Living with cystic fibrosis (CF) can be a challenging experience, and for Conlee and his family, this has been the case since the day he was diagnosed. As we continue highlighting those in the CF and Team IMPACT communities throughout the month of May, we talked to Conlee’s mother Kristina who shared their story, including their family’s love of travel, going to airplane shows, being active outdoors, working on old cars, and living with CF.
Cystic fibrosis is a genetic disease that affects many parts of the body, not just the lungs. While CF is most known for its impact on the respiratory system, it can also affect the digestive system, sinuses, and more. Despite CF being a relatively rare disease, the CF community is a tight-knit group. Only about 40,000 people in the US have CF, but over 10 million Americans are carriers of the disease and may not even know it. A common misconception about people living with CF is that they are limited in their physical abilities, but this is not true for everyone. Conlee has a high tolerance for physical activity and is able to live an active life. He started playing tee ball as soon as he was old enough and loves running around, playing basketball and baseball, and being active.
While Conlee’s life may look typical on the outside, at home, he works hard to stay healthy, attending countless doctors’ appointments, getting plenty of sleep, and keeping up with schoolwork. Despite the challenges of living with CF, Conlee has learned to adapt and mature quickly, surprising even his parents with his resilience. “Because of CF, Conlee has been forced to mature much more quickly than most kids his age,” Kristina said, “and we’re constantly amazed at his resilience and ability to adapt to everything asked of him.”
Kristina hopes that by sharing Conlee’s CF journey, she can help bring more awareness to the condition. “Everyone with CF is different, but for Conlee, his routine consists of breathing treatments along with at least one hour of vest therapy or percussion therapy,” Kristina shared. “He also takes around 30 pills a day. Some of the pills he takes are to treat the underlying cause of CF or its symptoms, but the majority of the pills are needed due to the fact that he can’t digest food properly and absorb all of the fat and nutrients. For the most part, Conlee does all his treatments and takes all of his medications extremely well. We encourage Conlee to include his friends and family in his daily needs so he doesn’t really skip a beat. We really admire this about him. He has never been shy to share any aspect of his treatments with anyone.”
Despite this, Conlee still sometimes struggles with having a disease that his friends and family do not. “He is, however, an eight-year-old who just wants to play and hang out with his friends so sometimes it can be a pain to have to pull him away from activities to take his pills or do his treatments,” Kristina said. “Sometimes we have talks about how he has to do all of this, but nobody else that he knows does. He has mostly decided that this makes him unique which is a great thing, but there are moments where some pretty heavy questions arise and we just take them one at a time and work our way through the best we can.”
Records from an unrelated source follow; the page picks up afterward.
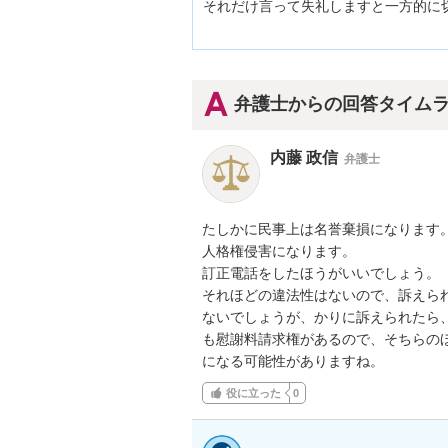
それだけ言って失礼しますと一方的に切
弁護士からの回答タイム
内藤 政信
弁護士
たしかに民事上は名誉棄損になります。
人格権侵害になります。

訂正電話をしたほうがいいでしょう。

それほどの違法性はないので、訴えられ
ないでしょうが、かりに訴えられたら、
も慰謝料請求権があるので、そちらのほ
になる可能性がありますね。
役に立った
0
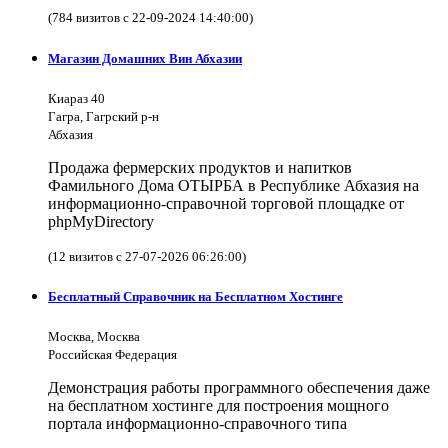
(784 визитов с 22-09-2024 14:40:00)
Магазин Домашних Вин Абхазии
Киараз 40
Гагра, Гагрский р-н
Абхазия
Продажа фермерских продуктов и напитков
Фамильного Дома ОТЫРБА в Республике Абхазия на
информационно-справочной торговой площадке от
phpMyDirectory
(12 визитов с 27-07-2026 06:26:00)
Бесплатный Справочник на Бесплатном Хостинге
Москва, Москва
Российская Федерация
Демонстрация работы программного обеспечения даже
на бесплатном хостинге для построения мощного
портала информационно-справочного типа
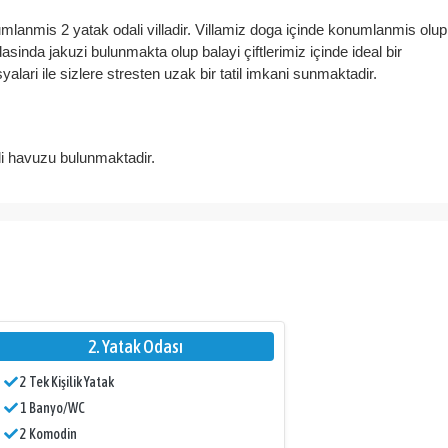
mlanmis 2 yatak odali villadir. Villamiz doga içinde konumlanmis olup
sinda jakuzi bulunmakta olup balayi çiftlerimiz içinde ideal bir
lari ile sizlere stresten uzak bir tatil imkani sunmaktadir.
li havuzu bulunmaktadir.
 sehpa, internet bulunmaktadir.
makinasi, firin, ocak, mikrodalga firin, tost makinasi, yemek masasi,
2. Yatak Odası
 ve tava takimlari, bardaklar bulunmaktadir.
2 Tek Kişilik Yatak
1 Banyo/WC
odin, elbise dolabi, makyaj masasi, jakuzi, banyo ve tuvalet
2 Komodin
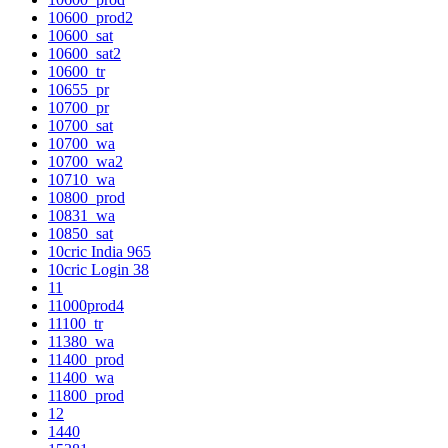
10600_prod2
10600_sat
10600_sat2
10600_tr
10655_pr
10700_pr
10700_sat
10700_wa
10700_wa2
10710_wa
10800_prod
10831_wa
10850_sat
10cric India 965
10cric Login 38
11
11000prod4
11100_tr
11380_wa
11400_prod
11400_wa
11800_prod
12
1440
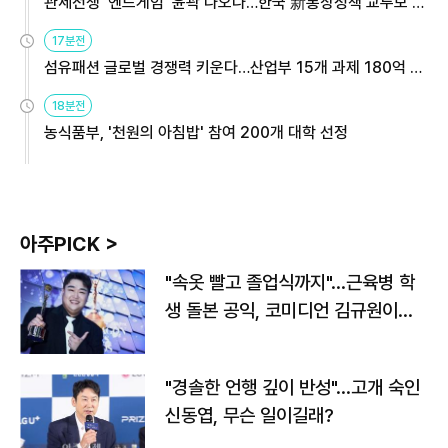
관세전쟁 '엔드게임' 윤곽 나오나…한국 新통상정책 교두보 활
용해야
17분전
섬유패션 글로벌 경쟁력 키운다…산업부 15개 과제 180억 지
원
18분전
농식품부, '천원의 아침밥' 참여 200개 대학 선정
아주PICK >
"속옷 빨고 졸업식까지"…근육병 학
생 돌본 공익, 코미디언 김규원이었
다
"경솔한 언행 깊이 반성"…고개 숙인
신동엽, 무슨 일이길래?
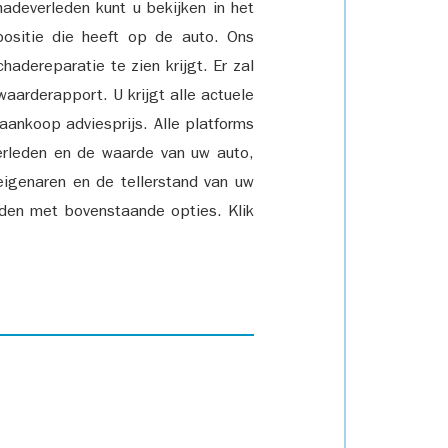
adeverleden kunt u bekijken in het
positie die heeft op de auto. Ons
adereparatie te zien krijgt. Er zal
waarderapport. U krijgt alle actuele
 aankoop adviesprijs. Alle platforms
rleden en de waarde van uw auto,
eigenaren en de tellerstand van uw
den met bovenstaande opties. Klik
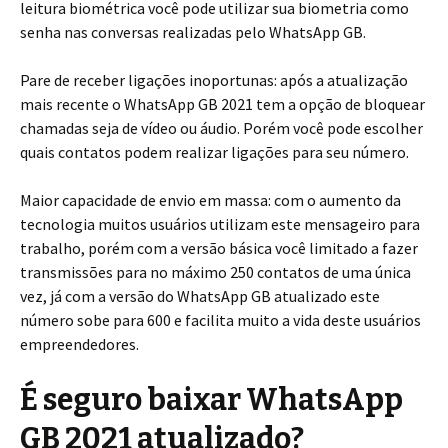
leitura biométrica você pode utilizar sua biometria como
senha nas conversas realizadas pelo WhatsApp GB.
Pare de receber ligações inoportunas: após a atualização
mais recente o WhatsApp GB 2021 tem a opção de bloquear
chamadas seja de vídeo ou áudio. Porém você pode escolher
quais contatos podem realizar ligações para seu número.
Maior capacidade de envio em massa: com o aumento da
tecnologia muitos usuários utilizam este mensageiro para
trabalho, porém com a versão básica você limitado a fazer
transmissões para no máximo 250 contatos de uma única
vez, já com a versão do WhatsApp GB atualizado este
número sobe para 600 e facilita muito a vida deste usuários
empreendedores.
É seguro baixar WhatsApp
GB 2021 atualizado?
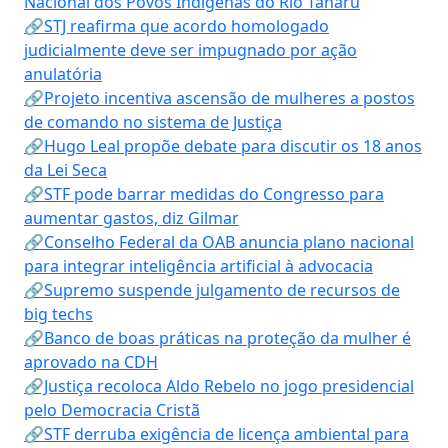
Nacional dos Povos Indígenas do Rio Tanaru
🔗STJ reafirma que acordo homologado
judicialmente deve ser impugnado por ação
anulatória
🔗Projeto incentiva ascensão de mulheres a postos
de comando no sistema de Justiça
🔗Hugo Leal propõe debate para discutir os 18 anos
da Lei Seca
🔗STF pode barrar medidas do Congresso para
aumentar gastos, diz Gilmar
🔗Conselho Federal da OAB anuncia plano nacional
para integrar inteligência artificial à advocacia
🔗Supremo suspende julgamento de recursos de
big techs
🔗Banco de boas práticas na proteção da mulher é
aprovado na CDH
🔗Justiça recoloca Aldo Rebelo no jogo presidencial
pelo Democracia Cristã
🔗STF derruba exigência de licença ambiental para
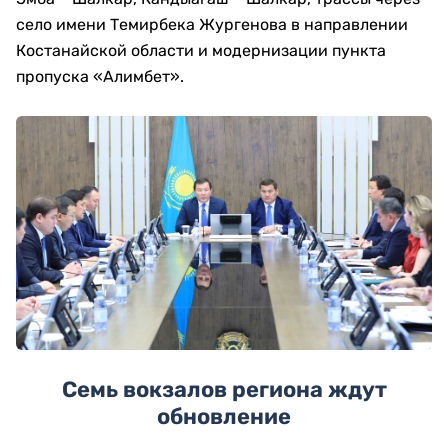
село имени Темирбека Жургенова в направлении
Костанайской области и модернизации пункта
пропуска «Алимбет».
Семь вокзалов региона ждут
обновление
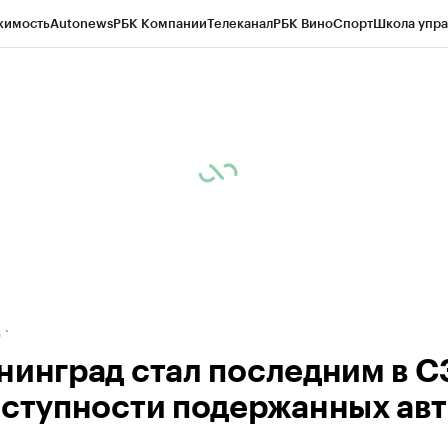
жимость
Autonews
РБК Компании
Телеканал
РБК Вино
Спорт
Школа упра
ипто
РБК Бизнес-среда
Дискуссионный клуб
Исследования
Кредитные 
рагентов
Политика
Экономика
Бизнес
Технологии и медиа
Финансы
Рын
д
нинград стал последним в 
оступности подержанных ав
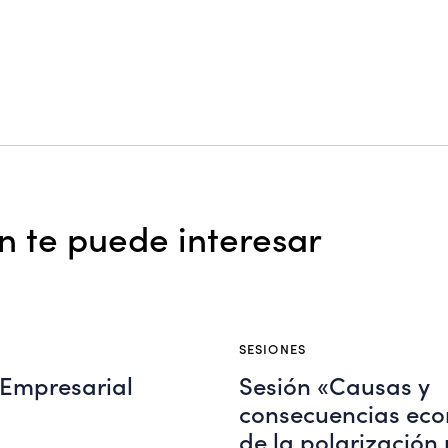
 te puede interesar
SESIONES
 Empresarial
Sesión «Causas y
consecuencias ec
de la polarización 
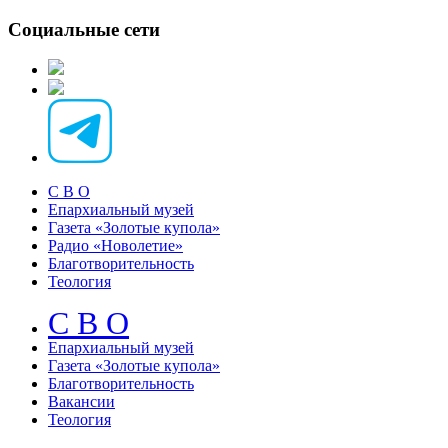
Социальные сети
С В О
Епархиальный музей
Газета «Золотые купола»
Радио «Новолетие»
Благотворительность
Теология
С В О
Епархиальный музeй
Газета «Золотые купола»
Благотворительность
Вакансии
Теология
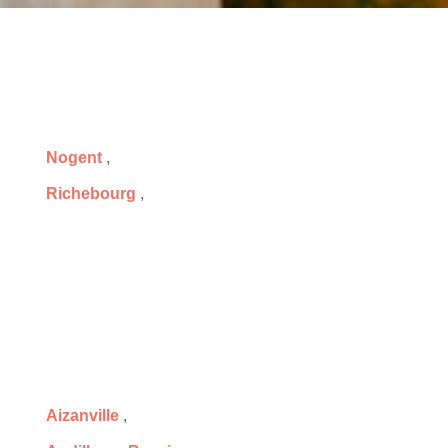
Nogent
,
Richebourg
,
Aizanville
,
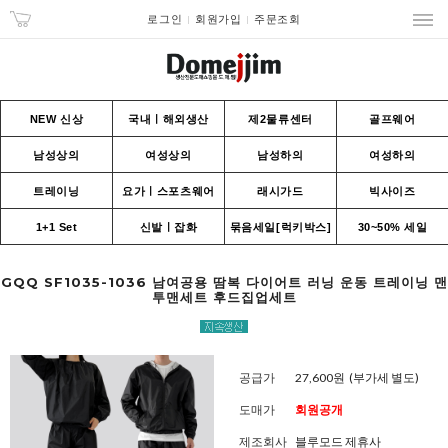
로그인
회원가입
주문조회
NEW 신상
국내ㅣ해외생산
제2물류센터
골프웨어
남성상의
여성상의
남성하의
여성하의
트레이닝
요가ㅣ스포츠웨어
래시가드
빅사이즈
1+1 Set
신발ㅣ잡화
묶음세일[럭키박스]
30~50% 세일
GQQ SF1035-1036 남여공용 땀복 다이어트 러닝 운동 트레이닝 맨
투맨세트 후드집업세트
공급가
27,600원
(부가세 별도)
도매가
회원공개
제조회사
블루모드 제휴사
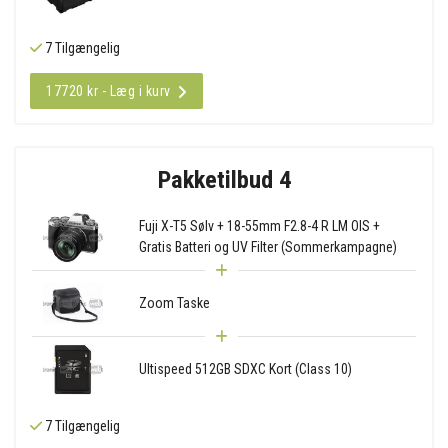
7 Tilgængelig
17720 kr - Læg i kurv
Pakketilbud 4
Fuji X-T5 Sølv + 18-55mm F2.8-4 R LM OIS +
Gratis Batteri og UV Filter (Sommerkampagne)
Zoom Taske
Ultispeed 512GB SDXC Kort (Class 10)
7 Tilgængelig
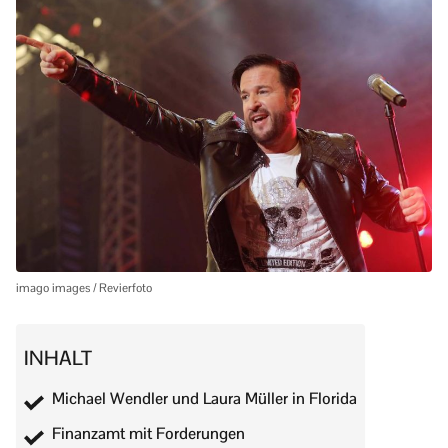
imago images / Revierfoto
INHALT
Michael Wendler und Laura Müller in Florida
Finanzamt mit Forderungen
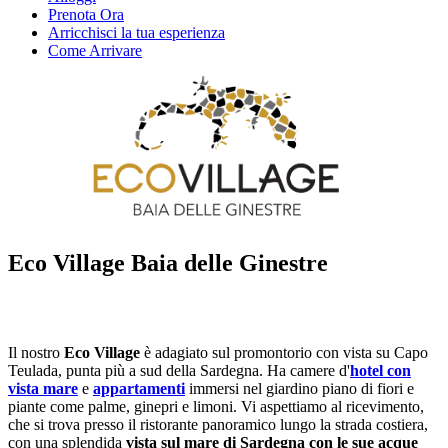
Prenota Ora
Arricchisci la tua esperienza
Come Arrivare
Eco Village Baia delle Ginestre
Il nostro
Eco Village
è adagiato sul promontorio con vista su Capo
Teulada, punta più a sud della Sardegna. Ha camere d'
hotel con
vista mare
e
appartamenti
immersi nel giardino piano di fiori e
piante come palme, ginepri e limoni. Vi aspettiamo al ricevimento,
che si trova presso il ristorante panoramico lungo la strada costiera,
con una splendida
vista sul mare di Sardegna con le sue acque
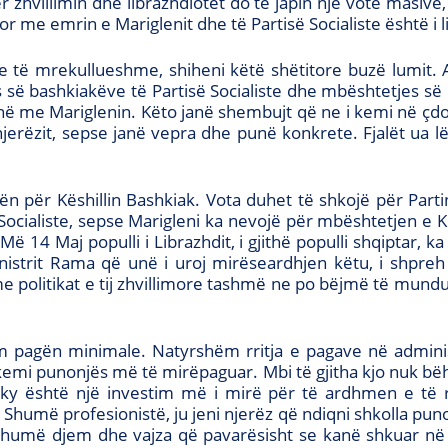
hvillimin dhe librazhdiotët do të japin një votë masive, n
or me emrin e Mariglenit dhe të Partisë Socialiste është i li
te të mrekullueshme, shiheni këtë shëtitore buzë lumit. A 
së bashkiakëve të Partisë Socialiste dhe mbështetjes së
në me Mariglenin. Këto janë shembujt që ne i kemi në çd
erëzit, sepse janë vepra dhe punë konkrete. Fjalët ua l
 për Këshillin Bashkiak. Vota duhet të shkojë për Partinë
ë Socialiste, sepse Marigleni ka nevojë për mbështetjen e 
 Më 14 Maj populli i Librazhdit, i gjithë populli shqiptar
nistrit Rama që unë i uroj mirëseardhjen këtu, i shpreh
 politikat e tij zhvillimore tashmë ne po bëjmë të mundu
im pagën minimale. Natyrshëm rritja e pagave në admini
 kemi punonjës më të mirëpaguar. Mbi të gjitha kjo nuk bëh
r ky është një investim më i mirë për të ardhmen e të 
 Shumë profesionistë, ju jeni njerëz që ndiqni shkolla pu
 Shumë djem dhe vajza që pavarësisht se kanë shkuar n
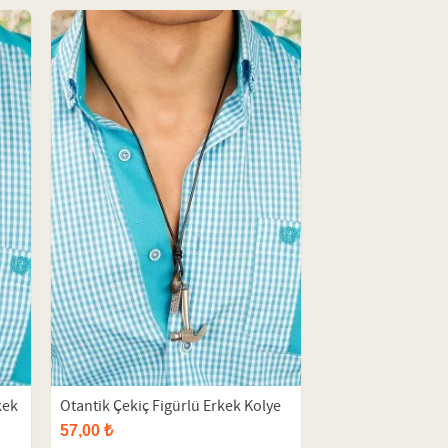
kek
Otantik Çekiç Figürlü Erkek Kolye
57,00 ₺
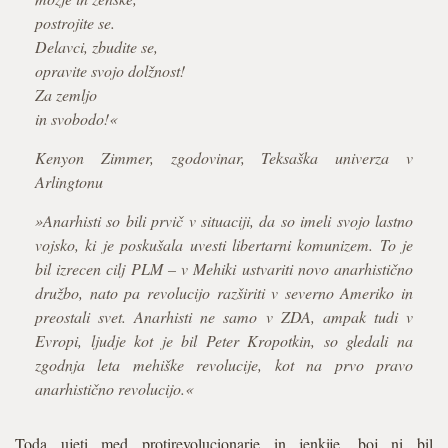
postrojite se.
Delavci, zbudite se,
opravite svojo dolžnost!
Za zemljo
in svobodo!«
Kenyon Zimmer, zgodovinar, Teksaška univerza v
Arlingtonu
»Anarhisti so bili prvič v situaciji, da so imeli svojo lastno
vojsko, ki je poskušala uvesti libertarni komunizem. To je
bil izrecen cilj PLM – v Mehiki ustvariti novo anarhistično
družbo, nato pa revolucijo razširiti v severno Ameriko in
preostali svet. Anarhisti ne samo v ZDA, ampak tudi v
Evropi, ljudje kot je bil Peter Kropotkin, so gledali na
zgodnja leta mehiške revolucije, kot na prvo pravo
anarhistično revolucijo.«
Toda ujeti med protirevolucionarje in jenkije, boj ni bil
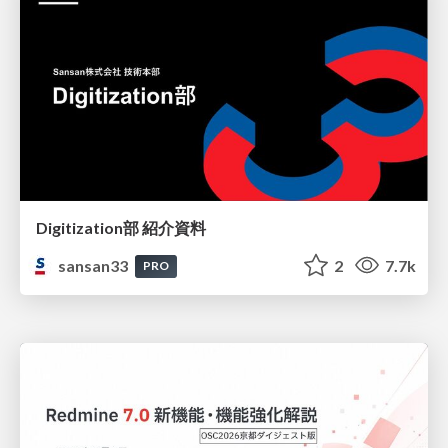
Digitization部 紹介資料
sansan33
2
7.7k
PRO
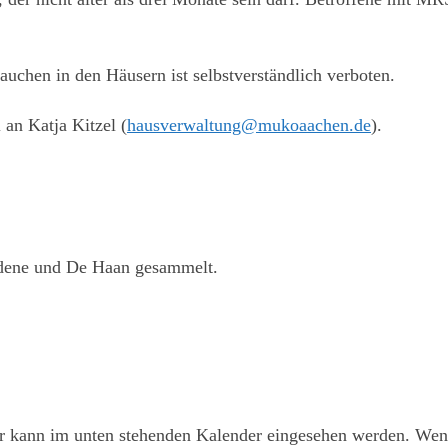
ZU DEN NORDSEE-HÄUSERN
auchen in den Häusern ist selbstverständlich verboten.
an Katja Kitzel (
hausverwaltung@mukoaachen.de
).
edene und De Haan gesammelt.
er kann im unten stehenden Kalender eingesehen werden. Wen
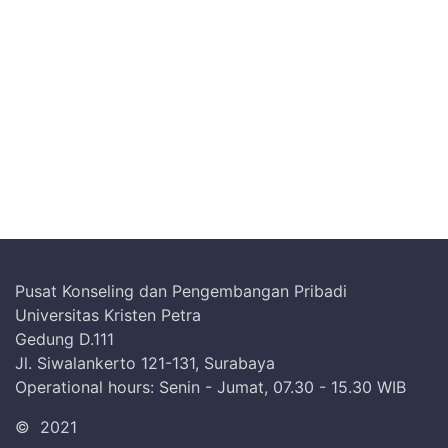
Pusat Konseling dan Pengembangan Pribadi
Universitas Kristen Petra
Gedung D.111
Jl. Siwalankerto 121-131, Surabaya
Operational hours: Senin - Jumat, 07.30 - 15.30 WIB
©
2021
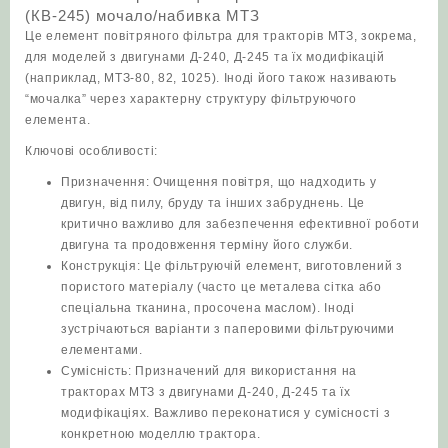
(КВ-245) мочало/набивка МТЗ
МТЗ
Це елемент повітряного фільтра для тракторів МТЗ, зокрема,
кількість
для моделей з двигунами Д-240, Д-245 та їх модифікацій
(наприклад, МТЗ-80, 82, 1025). Іноді його також називають
“мочалка” через характерну структуру фільтруючого
елемента.
Ключові особливості:
Призначення: Очищення повітря, що надходить у
двигун, від пилу, бруду та інших забруднень. Це
критично важливо для забезпечення ефективної роботи
двигуна та продовження терміну його служби.
Конструкція: Це фільтруючій елемент, виготовлений з
пористого матеріалу (часто це металева сітка або
спеціальна тканина, просочена маслом). Іноді
зустрічаються варіанти з паперовими фільтруючими
елементами.
Сумісність: Призначений для використання на
тракторах МТЗ з двигунами Д-240, Д-245 та їх
модифікаціях. Важливо переконатися у сумісності з
конкретною моделлю трактора.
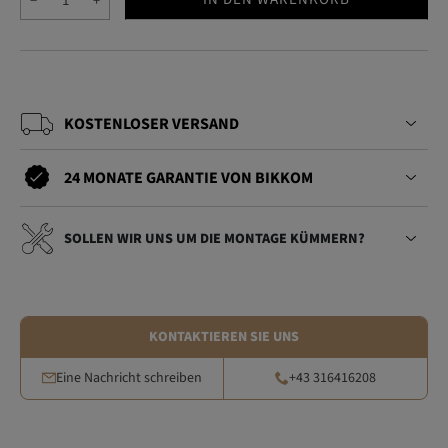
−
+
KOSTENLOSER VERSAND
24 MONATE GARANTIE VON BIKKOM
SOLLEN WIR UNS UM DIE MONTAGE KÜMMERN?
KONTAKTIEREN SIE UNS
Eine Nachricht schreiben
+43 316416208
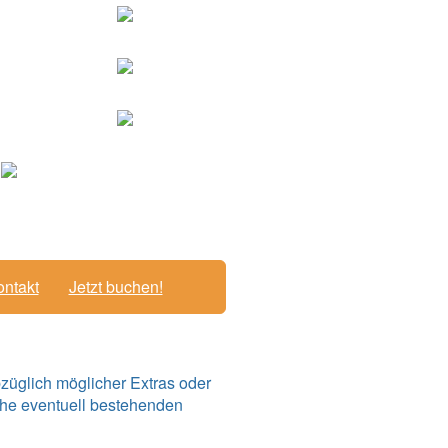
ntakt
Jetzt buchen!
züglich möglicher Extras oder
he eventuell bestehenden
Conlee has always been interested in sports and staying active, so hearing about Team IMPACT felt like a perfect way for him to make new friends, build his confidence, and help him come out of his shell. He was matched with the Ohio State Baseball team in September of 2022 and recently celebrated his Signing Day with the team. Even though the match is relatively new, Conlee’s family is already noticing positive changes in him because of his new team.
“We have noticed Conlee’s confidence has already improved tremendously,” Kristina said. “He can be pretty shy and nervous, especially when meeting new people, but since meeting the team, he is much more social and outgoing with them in particular, but also in other social situations. He holds conversations with some of the players and even walks up with them to give high fives and encouragement without his dad or me walking with him, which is a huge step forward.”
Team IMPACT has filled a space where camaraderie and community was needed for Conlee and his family. Dealing with CF can feel isolating and lonely, especially when people do not get to see all the daily struggles that come with having the disease. Conlee’s family shared that it can be challenging to relate to other families since they are always focused on keeping their child healthy in ways many other families do not have to be. “It’s a lot to take on mentally and physically, and to be honest that’s pretty hard for me to admit,” Kristina shared. “We want to act like CF is a small part of our lives, and sometimes that is true, but more often than not, it feels much more consuming. Sometimes when we get caught up in all of the medical stuff and the day-to-day stuff that we forget to take a time out and just be a family and do the things that everyone else does.”
“Team IMPACT is like a big hug for our family and a reminder to take time to have fun,” she said. “We all look forward to our time spent with the team, and when something comes up in our lives, Conlee can’t wait to share it with the team. He looks up to them like big brothers which is also really cool since he doesn’t have any older siblings.” And that familial feeling goes both ways. The team always checks in on Conlee before and after his surgeries. “They are super encouraging and ask for updates, which is extremely endearing and makes Conlee feel special,” Kristina said.
The benefits continue onto the playing field as well, with Conlee now playing toward a bigger goal. “The Team IMPACT experience has been so wonderful. Conlee has something to look forward to in between treatments and appointments. He has learned more about baseball too. He is playing baseball on his own team, and we’ve seen an improvement in his physical ability after watching his teammates play. He wants to be a better baseball player so maybe one day he can play for the OSU Buckeyes too!”